My attempt: So this transformation sends each point in $R^2$ to the line through the origin which is generated by the vector $(1,x,y)$. Then the line $y=mx$ will go to the set $[1,x,mx], x \in \Re, x \neq 0 $.

By the same reasoning, $y=mx+c$ will go to the set {$[1,x,mx+c], x \in \Re, x \neq 0 $}

The problem is I can't quite understand how to define the points at infinity.I don't want to just do the question, I'd like to understand the basics and will be very grateful if someone could help me.

Answer 1

It's true that points of the form $[1,x,mx]$ for $x\in\mathbb{R}$ (there is no reason to discard $x=0$) are on the embedded copy of the line $y=mx$. However, you have not addressed the "projective lines corresponding" part of the problem. The projective line will contain the embedded copy of the regular ("affine") line, but also contain more.

You probably have in your notes or textbook some explanation about how to find projective lines/curves, but I'll try to motivate the idea.
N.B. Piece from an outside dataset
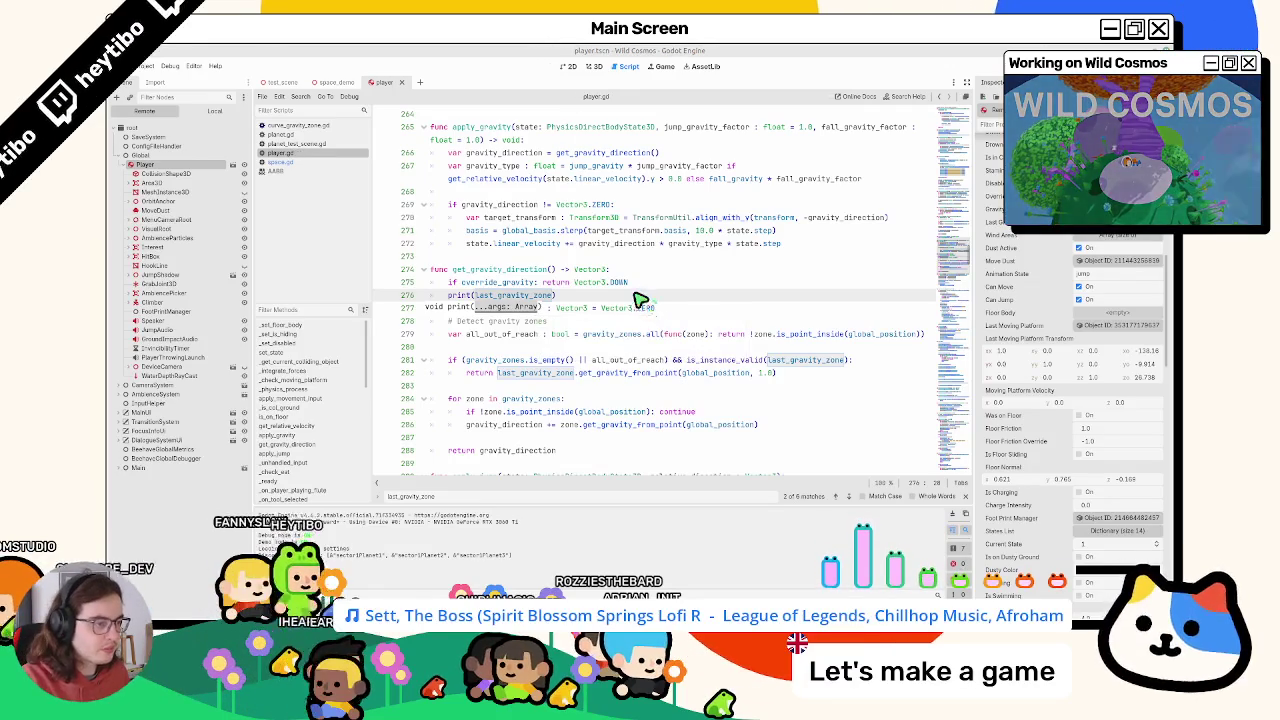
Test-run the game with the print, stop it, and copy the printed argument
key(alt+Tab)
If you have an equation like $y=3$, it makes sense in the affine case, but is a bad definition in projective space since $[z,x,y]=[1,1,3]$ represents the same point as $[2,2,6]$. You need to correct the equation so that it remains unchanged when the variables are replaced by multiples, and the way to do that is with your extra variable, which I've called $z$. The projective version is $y=3z$ since now every term has the same total degree.

Do $y=mx$ and $y=mx+c$ make sense in projective space? Which triples $[z,x,y]$ satisfy the projectivized versions of the equations $y=mx$ and $y=mx+c$? Some of them are points you had before, but some of them should be new.

Answer 2

You must homogenize the equations first. $$y=mx$$ is already homogeneous.
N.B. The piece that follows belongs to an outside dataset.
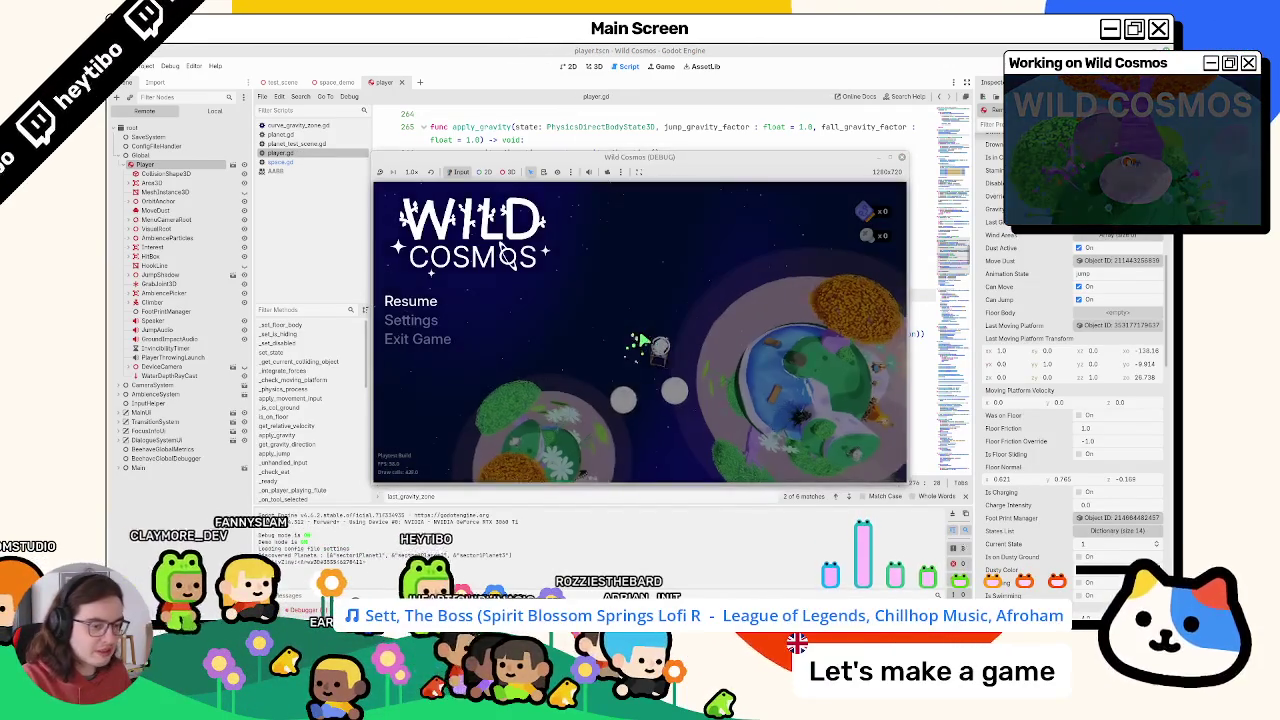
key(Escape)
But $$y=mx+c$$ is not. Thus replace $x,y$ by $\frac{x}{z}, \frac{y}{z}$, $$\frac{y}{z}=m\frac{x}{z}+c$$ and multiply by $z$,

$$y=mx+cz.$$

Now solve the simultaneous equations $$y=mx$$ $$y=mx+cz$$ to get $z=0$ thus the intersection is

$$[0,x,mx]=[0,1,m].$$

Answer 3

A useful model to keep in mind for this embedding is that of the plane $z=1$ in $\mathbb R^3$. As you wrote, the transformation (well, really the map $(x,y)\mapsto(x,y,1)$ now) sends a point in $\mathbb R^2$ to a line through the origin, but that line isn’t contained in the $z=1$ plane. With a bit of thought, you should be able to convince yourself that lines in $\mathbb R^2$ get mapped to planes through the origin in this model, and that such a plane can be uniquely identified with the equivalence class of its normals. Two distinct such planes always intersect in a line, which you can map back to $\mathbb R^2$ by finding its intersection with $z=1$ (i.e., by dividing by $z$).

If we take a pair of planes that correspond to parallel lines in $\mathbb R^2$, they, too, intersect in a line, but that line is parallel to the plane $z=1$, that is, it consists of points of the form $(x,y,0)$, so points at infinity will have the form $[0,x,y]$. If you play around with this a bit, you’ll find that there’s a point at infinity for each possible direction that a line can have, and that the line at infinity corresponds to the plane $z=0$ in this model.

Update: I’ll add one other observation that might be helpful to you in solving this problem. Just as the equation of the plane in $\mathbb R^3$ can be written in the form $\mathbf n\cdot\mathbf x=0$, so can the projective equation of a line in $\mathbb{RP}^2$. That, together with the fact that points at infinity have the form $[0,x,y]$ should let you find the point at infinity for any given line.